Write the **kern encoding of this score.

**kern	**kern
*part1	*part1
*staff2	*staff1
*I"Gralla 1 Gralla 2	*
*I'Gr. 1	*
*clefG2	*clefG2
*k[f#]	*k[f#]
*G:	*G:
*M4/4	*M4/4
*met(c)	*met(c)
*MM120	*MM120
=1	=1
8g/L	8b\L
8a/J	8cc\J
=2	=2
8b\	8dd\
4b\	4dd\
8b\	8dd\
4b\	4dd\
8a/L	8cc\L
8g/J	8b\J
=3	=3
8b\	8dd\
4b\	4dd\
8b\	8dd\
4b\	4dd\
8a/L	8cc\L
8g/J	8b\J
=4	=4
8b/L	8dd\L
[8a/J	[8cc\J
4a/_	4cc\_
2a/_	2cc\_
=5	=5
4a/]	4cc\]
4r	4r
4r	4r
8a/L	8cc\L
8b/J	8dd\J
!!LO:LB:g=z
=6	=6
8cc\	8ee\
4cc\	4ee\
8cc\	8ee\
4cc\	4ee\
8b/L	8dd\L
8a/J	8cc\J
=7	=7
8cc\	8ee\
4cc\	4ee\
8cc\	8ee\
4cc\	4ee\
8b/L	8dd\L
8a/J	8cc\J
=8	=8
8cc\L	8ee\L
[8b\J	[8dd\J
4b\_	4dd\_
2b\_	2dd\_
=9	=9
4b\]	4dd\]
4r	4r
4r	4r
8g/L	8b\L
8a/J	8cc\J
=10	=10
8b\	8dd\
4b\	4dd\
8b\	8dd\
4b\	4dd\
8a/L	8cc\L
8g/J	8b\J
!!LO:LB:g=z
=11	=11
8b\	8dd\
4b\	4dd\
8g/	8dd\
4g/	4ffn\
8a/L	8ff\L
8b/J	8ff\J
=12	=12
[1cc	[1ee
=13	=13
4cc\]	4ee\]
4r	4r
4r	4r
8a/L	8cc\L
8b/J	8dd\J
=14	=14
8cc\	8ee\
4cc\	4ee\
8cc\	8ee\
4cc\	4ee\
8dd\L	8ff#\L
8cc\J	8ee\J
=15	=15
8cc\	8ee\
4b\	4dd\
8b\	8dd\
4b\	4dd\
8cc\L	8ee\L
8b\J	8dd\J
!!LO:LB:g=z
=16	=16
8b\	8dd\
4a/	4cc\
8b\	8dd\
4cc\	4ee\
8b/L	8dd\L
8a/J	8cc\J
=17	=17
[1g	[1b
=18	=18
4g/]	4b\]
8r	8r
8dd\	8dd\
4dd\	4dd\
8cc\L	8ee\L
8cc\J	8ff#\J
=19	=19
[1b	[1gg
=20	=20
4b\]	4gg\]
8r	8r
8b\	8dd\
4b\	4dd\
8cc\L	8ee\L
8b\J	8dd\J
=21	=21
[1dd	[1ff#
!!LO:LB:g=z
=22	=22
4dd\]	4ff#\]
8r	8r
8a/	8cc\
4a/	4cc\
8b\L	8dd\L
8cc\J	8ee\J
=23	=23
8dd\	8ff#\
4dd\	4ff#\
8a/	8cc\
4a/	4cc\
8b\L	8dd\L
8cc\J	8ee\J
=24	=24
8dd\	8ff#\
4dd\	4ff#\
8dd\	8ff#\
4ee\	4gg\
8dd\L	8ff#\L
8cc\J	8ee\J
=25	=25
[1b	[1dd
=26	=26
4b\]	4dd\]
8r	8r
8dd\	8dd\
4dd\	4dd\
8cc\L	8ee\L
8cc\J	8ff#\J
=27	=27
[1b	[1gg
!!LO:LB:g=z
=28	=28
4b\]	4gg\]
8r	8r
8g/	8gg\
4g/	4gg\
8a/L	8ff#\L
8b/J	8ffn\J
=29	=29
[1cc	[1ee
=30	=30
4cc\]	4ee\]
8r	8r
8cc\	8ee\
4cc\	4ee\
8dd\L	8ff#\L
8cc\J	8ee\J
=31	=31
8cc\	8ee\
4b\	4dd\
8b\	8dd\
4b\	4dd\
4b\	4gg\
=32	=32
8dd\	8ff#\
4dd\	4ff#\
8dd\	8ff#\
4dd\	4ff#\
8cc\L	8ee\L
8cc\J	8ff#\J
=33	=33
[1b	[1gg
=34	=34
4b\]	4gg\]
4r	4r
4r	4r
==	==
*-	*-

To be done
Identify each line in the records that contains the string "kern", and copy every such line.

Answer to this problem
Write the **kern encoding of this score.
**kern	**kern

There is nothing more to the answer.